News and Events
Instructor at MHC wins provincial award with interactive design installation
December 3, 2018
(Image above: Design submitted by James Kuehn)
James Kuehn, instructor with the built environment engineering technology (BEET) and visual communications programs at Medicine Hat College (MHC), was recently celebrated at Digital Alberta’s 2018 Ember Awards in Edmonton, Alberta. This event showcases digital excellence from individuals across the province.
Kuehn, who was the only non-studio recipient, was honoured in the digital installation category.
“I was thrilled that my one-person project held its own against major digital studios from Calgary and Edmonton. Digital is an industry with a huge amount of growth opportunities and it’s great to be recognized by an organization that is helping to move that forward.”
His submission, entitled Digital Self…ish, was a result of a final project for his Master of Digital Media Design program at the University of Edinburgh. According to the digital designer, this honour was a great way to “cap off an enriching period of study.”
“I like to call it a 21st century digital design project. It combines skills in areas like 3D modelling, programming and video to allow a new level of interactivity in design,” says Kuehn. “I’m also excited that this learning can be applied to projects in more traditional industries like archeology and architecture.”

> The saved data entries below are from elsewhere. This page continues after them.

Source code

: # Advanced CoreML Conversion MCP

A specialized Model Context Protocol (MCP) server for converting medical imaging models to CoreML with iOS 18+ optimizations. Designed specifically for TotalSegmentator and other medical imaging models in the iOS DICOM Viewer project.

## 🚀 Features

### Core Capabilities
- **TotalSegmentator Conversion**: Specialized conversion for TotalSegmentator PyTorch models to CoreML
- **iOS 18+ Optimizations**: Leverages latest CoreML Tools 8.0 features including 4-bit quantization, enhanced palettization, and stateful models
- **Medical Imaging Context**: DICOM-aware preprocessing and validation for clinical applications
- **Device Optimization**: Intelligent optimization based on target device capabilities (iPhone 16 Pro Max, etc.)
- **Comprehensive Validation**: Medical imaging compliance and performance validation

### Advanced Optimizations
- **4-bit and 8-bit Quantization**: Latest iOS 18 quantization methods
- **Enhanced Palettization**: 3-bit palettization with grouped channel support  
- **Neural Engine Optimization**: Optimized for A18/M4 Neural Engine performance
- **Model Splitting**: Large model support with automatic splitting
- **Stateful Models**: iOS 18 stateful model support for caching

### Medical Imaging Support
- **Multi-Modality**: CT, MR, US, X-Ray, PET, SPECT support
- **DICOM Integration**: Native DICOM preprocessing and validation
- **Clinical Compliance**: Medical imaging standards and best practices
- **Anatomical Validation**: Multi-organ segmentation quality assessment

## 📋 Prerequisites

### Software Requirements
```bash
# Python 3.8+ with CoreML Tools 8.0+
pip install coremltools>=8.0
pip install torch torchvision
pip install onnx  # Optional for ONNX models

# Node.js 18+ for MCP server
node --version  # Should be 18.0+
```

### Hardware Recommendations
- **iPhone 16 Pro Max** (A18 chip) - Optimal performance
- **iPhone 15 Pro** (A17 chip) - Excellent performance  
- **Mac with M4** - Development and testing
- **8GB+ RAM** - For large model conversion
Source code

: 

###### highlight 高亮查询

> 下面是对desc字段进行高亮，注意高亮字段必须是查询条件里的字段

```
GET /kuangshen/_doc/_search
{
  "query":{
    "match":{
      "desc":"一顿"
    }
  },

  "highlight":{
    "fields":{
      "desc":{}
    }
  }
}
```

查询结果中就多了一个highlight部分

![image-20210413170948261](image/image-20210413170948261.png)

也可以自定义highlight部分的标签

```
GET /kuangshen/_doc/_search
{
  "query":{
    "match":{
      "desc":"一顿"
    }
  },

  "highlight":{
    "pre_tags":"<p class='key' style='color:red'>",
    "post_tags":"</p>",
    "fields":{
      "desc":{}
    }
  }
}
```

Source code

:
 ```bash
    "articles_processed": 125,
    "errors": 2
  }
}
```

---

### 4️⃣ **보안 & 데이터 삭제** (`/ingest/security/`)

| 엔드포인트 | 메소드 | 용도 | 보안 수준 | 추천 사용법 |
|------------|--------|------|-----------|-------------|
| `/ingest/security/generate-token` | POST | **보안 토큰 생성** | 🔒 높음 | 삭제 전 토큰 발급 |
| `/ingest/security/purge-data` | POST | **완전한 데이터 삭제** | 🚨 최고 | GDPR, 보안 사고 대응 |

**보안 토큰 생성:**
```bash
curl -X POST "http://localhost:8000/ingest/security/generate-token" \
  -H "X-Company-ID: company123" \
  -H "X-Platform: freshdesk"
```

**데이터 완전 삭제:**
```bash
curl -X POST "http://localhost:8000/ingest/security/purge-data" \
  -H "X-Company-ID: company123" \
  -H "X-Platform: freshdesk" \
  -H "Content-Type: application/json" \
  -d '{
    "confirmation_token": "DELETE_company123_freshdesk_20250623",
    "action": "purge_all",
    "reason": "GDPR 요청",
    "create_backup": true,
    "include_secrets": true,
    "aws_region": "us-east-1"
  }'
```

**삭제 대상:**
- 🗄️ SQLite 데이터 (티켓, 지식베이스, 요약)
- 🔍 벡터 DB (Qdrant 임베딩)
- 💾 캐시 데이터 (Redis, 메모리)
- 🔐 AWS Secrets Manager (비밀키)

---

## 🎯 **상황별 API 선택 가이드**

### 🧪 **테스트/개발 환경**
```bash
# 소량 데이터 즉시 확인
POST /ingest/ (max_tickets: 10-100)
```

Kuehn hopes that by winning this award, he will be encouraging other students to explore the opportunities that exist digitally and to have confidence in sharing their work.
“I hope this gives my students the confidence to get their work out there and to have fun while they explore what they love. Opportunities like these can be great ins, whether it be to connect with like-minded people or to just get some validation of the work you’re doing. This award is proof that you don’t have to have large budgets or teams, that if you’re passionate and you put the time in, people will acknowledge that.”
Dennis Beaudoin, dean of trades and technology at MHC, mentions that Kuehn has always sought opportunities to bring new ways of learning into the classroom.
“James is a life-long learner and continues to pursue new technologies and new ways that he can prepare our students for the future workplace. He shows our students that education can take them in directions they might not have thought of -- and that’s exciting.”